Aloha, mahalo, hula and humuhumunukunukuapua’a. Those are the four Hawaii words I know.
We have just arrived on the Big Island, at Kona. I’ve lived on the islands numerous times while Amy has never been before. To her credit, she knows more Hawaiian. A week before we were to leave, a book arrived in the mail—the Hawaiian dictionary. Now she is teaching me words.
It feels good being back to Hawaii. Our bungalow in Kona is sweet. It is back of a home high on a hillside facing the ocean. Can’t see much from our windows because we are in a backyard surrounded by lush vegetation. The place is private and clean. I like the sounds of birds and unusual rich smells of earth and flowering things.
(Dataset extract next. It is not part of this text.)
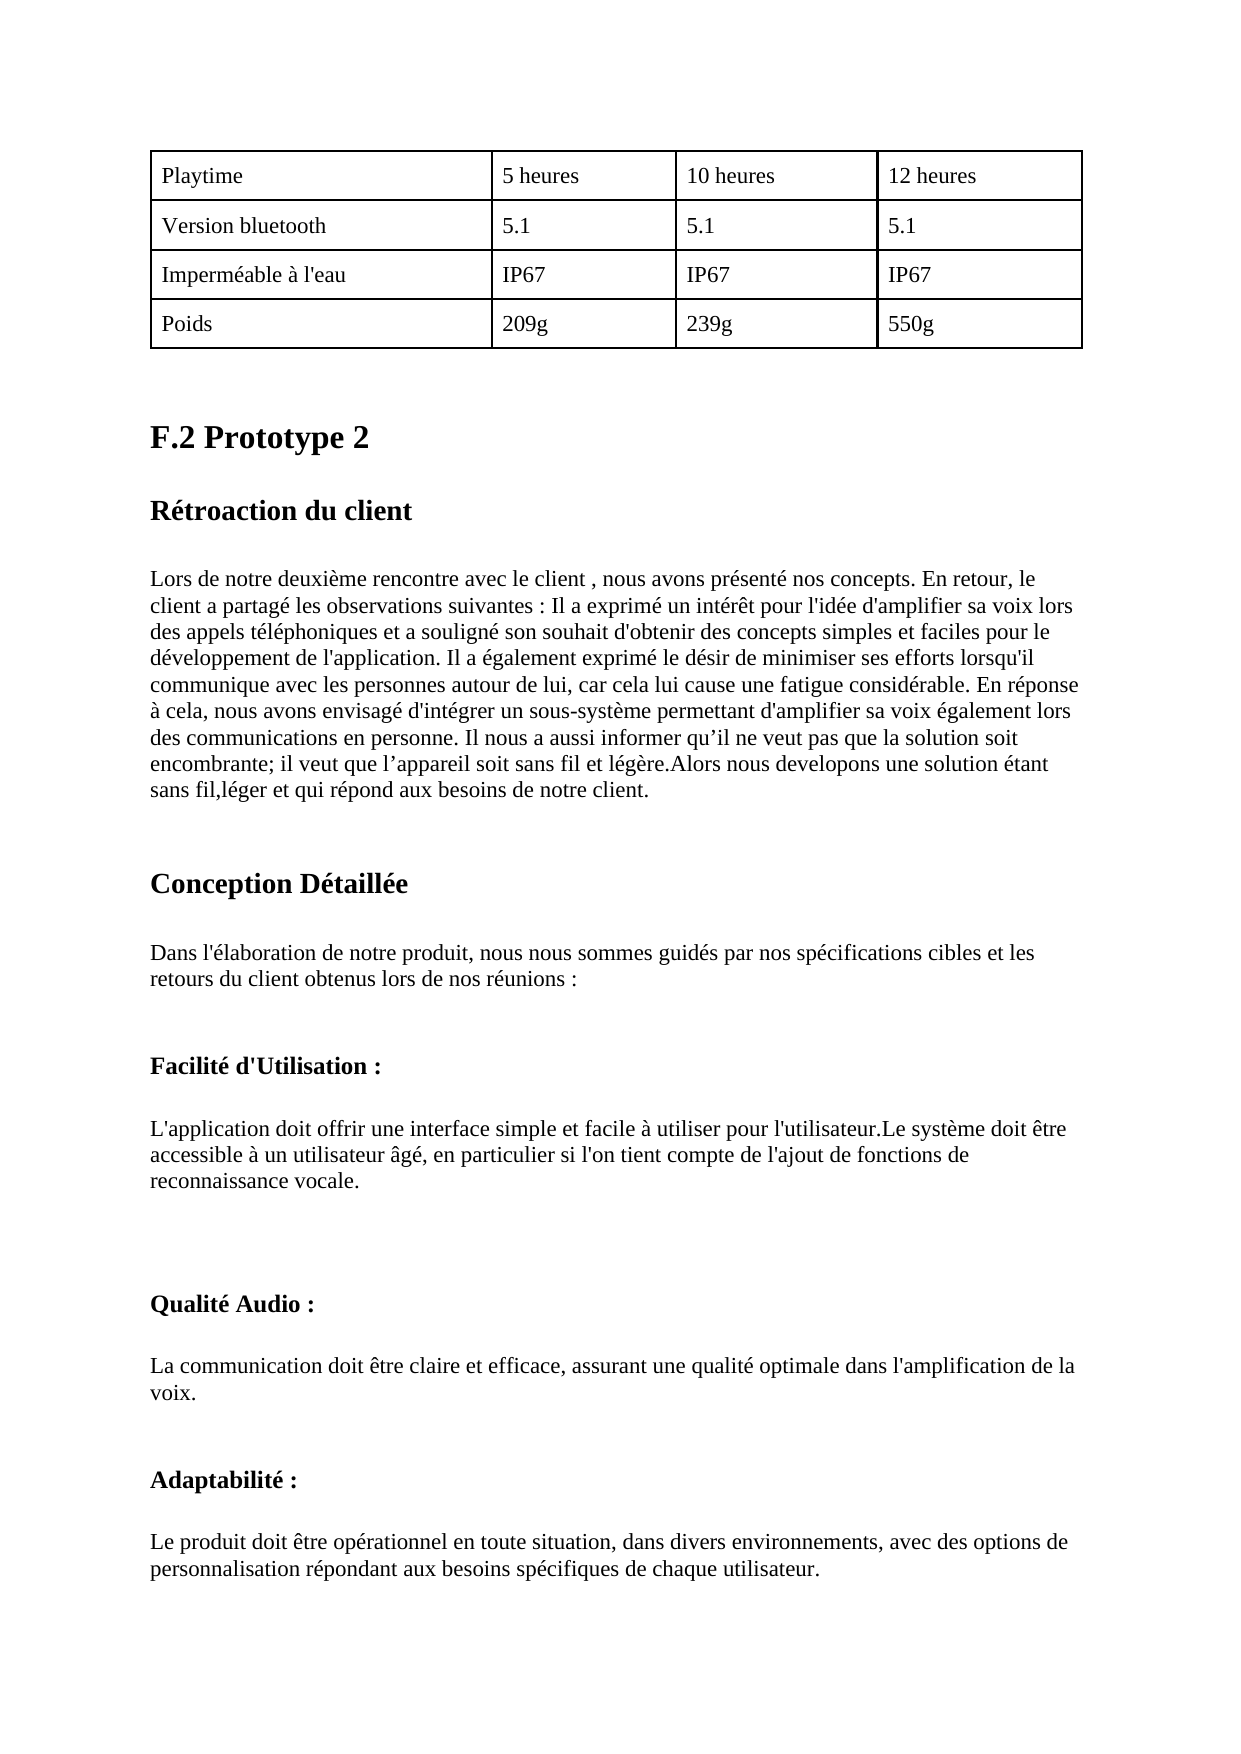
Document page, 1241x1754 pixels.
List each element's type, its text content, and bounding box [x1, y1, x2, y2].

Today we found a quiet beach, Kaloko-Honokohau. It is part of a National park which protects remains of dwellings of original people. It has many sea turtles.
Once in the water, I had the luscious feeling of not wanting to leave. Amy does not know how to swim, but I enjoyed seeing her in her bathing suit and coaxed her into a a wonderful protected cove where the water was not over her head.
As I swam and floated, looking out to sea and the endless horizon, I realized the vastness of water—then pondered upon all the souls who perished on voyages when they became lost and lacked water. This led me to think of a metaphor of countless people who have all the water of life they need, yet are thirsty.
Humuhumunukunukuapua’a is a reef trigger fish.